Ecrit par Lény-Huayna Tible – le mercredi 4 mars 2026 à 17H44
La maire Ericka Bareigts, qui présentait ses vœux à la presse au mois de janvier, a annoncé porter plainte contre des rumeurs homophobes.

La maire sortante de Saint-Denis, Ericka Bareigts, affirme être la cible d’attaques et de rumeurs homophobes liées à sa vie privée. Lors d’une prise de parole publique mardi 3 mars, alors qu'elle annonçait justement le programme pour le mois des Droits des femmes, l’élue a dénoncé une stratégie politique qu’elle juge profondément sexiste, avant d'annoncer avoir porté plainte. Un épisode qui relance la question du traitement réservé aux femmes en politique, alors que la campagne bat son plein.

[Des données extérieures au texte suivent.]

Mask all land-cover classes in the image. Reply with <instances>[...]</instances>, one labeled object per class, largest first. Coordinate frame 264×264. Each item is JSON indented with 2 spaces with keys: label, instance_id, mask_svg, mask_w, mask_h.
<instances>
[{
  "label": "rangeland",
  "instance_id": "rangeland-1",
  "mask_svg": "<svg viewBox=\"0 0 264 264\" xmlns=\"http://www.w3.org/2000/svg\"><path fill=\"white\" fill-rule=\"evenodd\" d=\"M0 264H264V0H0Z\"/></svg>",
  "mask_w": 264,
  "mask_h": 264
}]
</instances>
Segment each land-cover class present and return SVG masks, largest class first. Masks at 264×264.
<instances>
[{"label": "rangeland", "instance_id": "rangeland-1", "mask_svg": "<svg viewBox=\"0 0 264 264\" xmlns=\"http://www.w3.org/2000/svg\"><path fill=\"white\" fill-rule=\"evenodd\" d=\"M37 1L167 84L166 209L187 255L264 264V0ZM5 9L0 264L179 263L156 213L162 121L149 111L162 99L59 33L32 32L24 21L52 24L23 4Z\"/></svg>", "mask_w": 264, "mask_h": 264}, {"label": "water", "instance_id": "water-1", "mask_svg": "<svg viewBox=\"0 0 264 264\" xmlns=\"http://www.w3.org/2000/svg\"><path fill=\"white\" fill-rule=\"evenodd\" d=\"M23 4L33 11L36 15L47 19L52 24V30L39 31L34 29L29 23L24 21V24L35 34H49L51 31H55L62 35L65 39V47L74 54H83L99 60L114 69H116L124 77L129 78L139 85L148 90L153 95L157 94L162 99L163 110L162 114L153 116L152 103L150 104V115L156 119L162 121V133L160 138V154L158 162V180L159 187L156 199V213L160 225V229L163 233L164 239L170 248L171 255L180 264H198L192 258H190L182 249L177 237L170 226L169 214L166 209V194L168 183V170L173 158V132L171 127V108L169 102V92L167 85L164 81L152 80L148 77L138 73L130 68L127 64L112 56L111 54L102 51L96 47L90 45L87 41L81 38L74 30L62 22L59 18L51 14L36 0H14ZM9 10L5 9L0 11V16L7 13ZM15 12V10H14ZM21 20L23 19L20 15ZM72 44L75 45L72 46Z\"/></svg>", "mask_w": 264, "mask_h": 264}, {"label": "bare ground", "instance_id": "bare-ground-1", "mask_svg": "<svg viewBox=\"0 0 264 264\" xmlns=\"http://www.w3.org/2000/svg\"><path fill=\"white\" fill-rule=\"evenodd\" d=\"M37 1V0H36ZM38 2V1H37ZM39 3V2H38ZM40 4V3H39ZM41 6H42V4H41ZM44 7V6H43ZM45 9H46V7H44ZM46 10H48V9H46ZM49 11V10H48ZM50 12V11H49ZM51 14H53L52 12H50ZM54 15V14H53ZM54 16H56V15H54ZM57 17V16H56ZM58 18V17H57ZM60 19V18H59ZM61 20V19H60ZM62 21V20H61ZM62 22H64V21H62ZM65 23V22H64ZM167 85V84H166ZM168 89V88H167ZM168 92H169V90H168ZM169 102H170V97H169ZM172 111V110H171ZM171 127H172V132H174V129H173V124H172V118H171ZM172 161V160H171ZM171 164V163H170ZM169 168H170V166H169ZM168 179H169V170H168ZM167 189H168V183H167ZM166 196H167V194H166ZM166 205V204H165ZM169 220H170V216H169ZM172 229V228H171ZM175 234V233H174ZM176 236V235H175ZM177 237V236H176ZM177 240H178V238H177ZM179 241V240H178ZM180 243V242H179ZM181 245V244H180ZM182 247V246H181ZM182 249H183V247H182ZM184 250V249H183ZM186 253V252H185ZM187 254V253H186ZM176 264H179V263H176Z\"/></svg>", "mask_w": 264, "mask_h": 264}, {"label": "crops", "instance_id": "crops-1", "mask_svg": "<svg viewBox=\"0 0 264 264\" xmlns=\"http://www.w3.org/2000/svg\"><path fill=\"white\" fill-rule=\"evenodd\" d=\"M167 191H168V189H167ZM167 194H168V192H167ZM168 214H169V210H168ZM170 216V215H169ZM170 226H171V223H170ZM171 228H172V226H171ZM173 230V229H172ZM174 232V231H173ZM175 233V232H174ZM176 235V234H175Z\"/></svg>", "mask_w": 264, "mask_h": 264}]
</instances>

C’est une mise au point ferme et personnelle. Devant plusieurs acteurs associatifs et élus réunis au Bas-de-la-Rivière, ce mardi 3 mars, à l’occasion de la présentation du programme du mois consacré aux Droits des femmes à Saint-Denis, en marge du 8 mars, Ericka Bareigts a évoqué son propre parcours pour illustrer les attaques dont peuvent être la cible les femmes engagées en politique.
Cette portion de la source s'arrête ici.